7.2 Non-Enzymatic Antioxidants

  • These are small molecules that scavenge ROS directly.

  • Glutathione (GSH):

    • Most abundant intracellular antioxidant.

    • Functions:

    • Direct ROS scavenging.

    • Substrate for GPx.

    • Conjugation of toxins via glutathione-S-transferase.

    • Acts as the main intracellular redox buffer.

  • Vitamin C (Ascorbate):

    • Water-soluble antioxidant.

    • Functions:

    • Scavenges ROS in plasma and cytosol.

    • Regenerates vitamin E.

    • Supports iron redox balance.

  • Vitamin E (α-tocopherol):

    • Lipid-soluble antioxidant.

    • Protects:

    • Membrane lipids.

    • Prevents lipid peroxidation chain reactions.

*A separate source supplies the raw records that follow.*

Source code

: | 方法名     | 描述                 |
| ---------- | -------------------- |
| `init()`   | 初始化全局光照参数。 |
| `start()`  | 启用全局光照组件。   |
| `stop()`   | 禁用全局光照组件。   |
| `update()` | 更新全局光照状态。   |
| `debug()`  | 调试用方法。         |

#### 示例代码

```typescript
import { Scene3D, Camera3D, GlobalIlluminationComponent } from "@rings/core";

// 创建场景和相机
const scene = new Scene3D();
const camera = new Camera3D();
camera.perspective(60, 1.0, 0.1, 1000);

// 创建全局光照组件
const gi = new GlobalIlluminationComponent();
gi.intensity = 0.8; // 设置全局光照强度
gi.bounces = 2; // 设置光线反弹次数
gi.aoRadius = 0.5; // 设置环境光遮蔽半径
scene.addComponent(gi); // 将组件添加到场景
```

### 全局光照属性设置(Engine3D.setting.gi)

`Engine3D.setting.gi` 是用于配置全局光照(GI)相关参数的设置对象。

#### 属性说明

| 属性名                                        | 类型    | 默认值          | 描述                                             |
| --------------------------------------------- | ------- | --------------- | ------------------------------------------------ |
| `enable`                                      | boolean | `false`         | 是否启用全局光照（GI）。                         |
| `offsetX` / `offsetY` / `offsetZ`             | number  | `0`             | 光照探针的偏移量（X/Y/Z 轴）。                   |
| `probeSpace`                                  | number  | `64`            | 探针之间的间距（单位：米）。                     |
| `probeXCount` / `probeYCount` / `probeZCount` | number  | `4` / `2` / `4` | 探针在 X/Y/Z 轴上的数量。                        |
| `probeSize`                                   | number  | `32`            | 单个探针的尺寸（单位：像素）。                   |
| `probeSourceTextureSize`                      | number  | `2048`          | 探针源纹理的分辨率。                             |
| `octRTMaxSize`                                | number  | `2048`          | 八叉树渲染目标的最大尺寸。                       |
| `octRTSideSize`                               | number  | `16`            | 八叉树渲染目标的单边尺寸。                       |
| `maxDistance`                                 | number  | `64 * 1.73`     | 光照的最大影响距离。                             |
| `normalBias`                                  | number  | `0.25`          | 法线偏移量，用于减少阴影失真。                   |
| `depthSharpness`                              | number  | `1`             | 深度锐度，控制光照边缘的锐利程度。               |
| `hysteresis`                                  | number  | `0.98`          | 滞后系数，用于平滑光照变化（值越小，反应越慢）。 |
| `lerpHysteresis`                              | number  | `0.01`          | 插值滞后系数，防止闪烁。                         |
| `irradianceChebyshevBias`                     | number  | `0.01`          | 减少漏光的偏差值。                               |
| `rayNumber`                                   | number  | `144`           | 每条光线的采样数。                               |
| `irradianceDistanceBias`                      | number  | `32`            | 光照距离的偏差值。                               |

    • Interrupts free radical propagation in membranes.

  • Uric Acid:

    • Important plasma antioxidant, scavenging peroxynitrite and hydroxyl radicals.

  • Bilirubin:

    • Formed from heme breakdown, acts as a redox buffer in circulation.

7.3 NADPH: The Central Reducing Currency

  • Importance: Central to all major antioxidant systems, supporting multiple detoxification pathways.

  • Sources of NADPH:

    • Pentose phosphate pathway

    • Malic enzyme

    • Isocitrate dehydrogenase

  • Functions:

    • Regenerate GSH from GSSG.

    • Reduce thioredoxin.

    • Maintains redox capacity.

  • Consequence: Without NADPH, antioxidant systems collapse.

8. Why ROS Can Function as Messengers

  • ROS initially seem unsuitable due to:

    • Reactivity

    • Short life span

    • Potential for damaging macromolecules.

  • Advantages of Hydrogen Peroxide ($H2O2$):

    • Relative stability compared to radicals.

    • Membrane permeability (via aquaporins).

    • Selective reactivity with certain cysteine residues.

    • Enzymatic removal, allowing reversibility.

  • Notably, hydroxyl radicals ($•OH$) are unsuitable for signalling due to their indiscriminate and damaging nature.

  • Physiological redox signalling primarily utilizes:

    • $H2O2$

    • Occasionally superoxide in microdomains.

8.1 Cysteine Chemistry — The Molecular Basis

  • Cysteine: Contains a thiol group (-SH).

    • At physiological pH, some cysteines exist in a thiolate form (-S⁻).

    • The thiolate is:

    • More nucleophilic, allowing easy binding.

    • Sensitive to oxidation.

    • Lacks a closed structure, dependent on surrounding amino acids and position within the protein.

  • Significance: Cysteine acts as an ideal redox switch due to its reactivity.

8.2 Reversible Cysteine Oxidation (Physiological Signalling)

  • When $H2O2$ reacts with a reactive cysteine thiolate:

    • Step 1: Formation of Sulfenic Acid
      –S^{-} + H2O2 \rightarrow –SOH (sulfenic acid)

    • Characteristics:

    • Unstable

    • Highly reactive

    • Reversible

  • Step 2: Possible Reversible Outcomes

    1. Form a disulfide bond:
      –SOH + –SH \rightarrow –S–S– (can be intramolecular or intermolecular).

    2. Form mixed disulfide with glutathione (S-glutathionylation):
      Protein–SH + GSH \rightarrow Protein–SSG

  • Functional Consequences:

    • Reversible cysteine oxidation can:

    • Inactivate protein tyrosine phosphatases.

    • Activate kinases.

    • Change transcription factor DNA binding.

    • Alter cytoskeletal dynamics.

  • Example: Protein tyrosine phosphatases require a reduced cysteine for catalysis. Oxidation temporarily inhibits them, enhancing phosphorylation signalling.